Dataset content
——

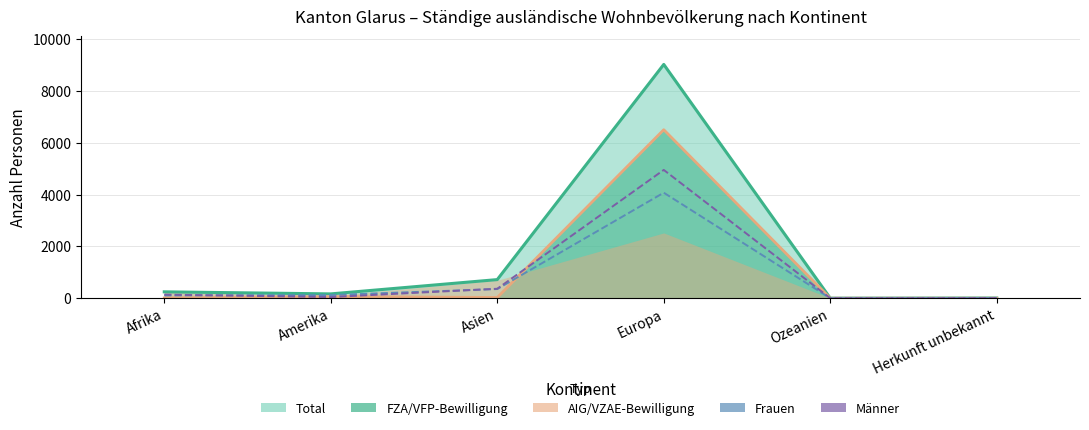

In Frauen, how many points are higher than both neighbors (excluding endpoints)?

1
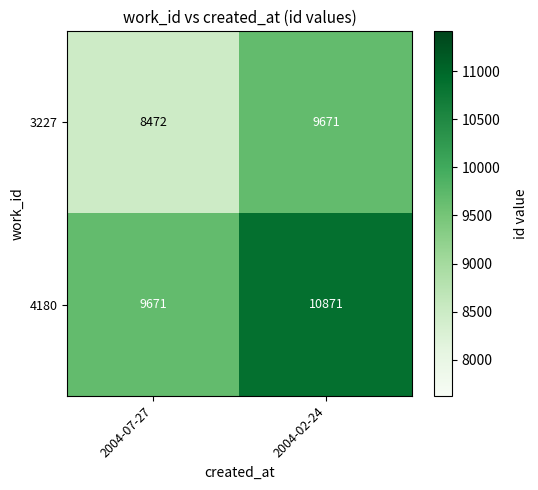

Reading right to left, list all the values displayed in this chart.

3227: 9671	8472
4180: 10871	9671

——

Please count the lines of the entries that contain the word "excluding" and give only that number.

1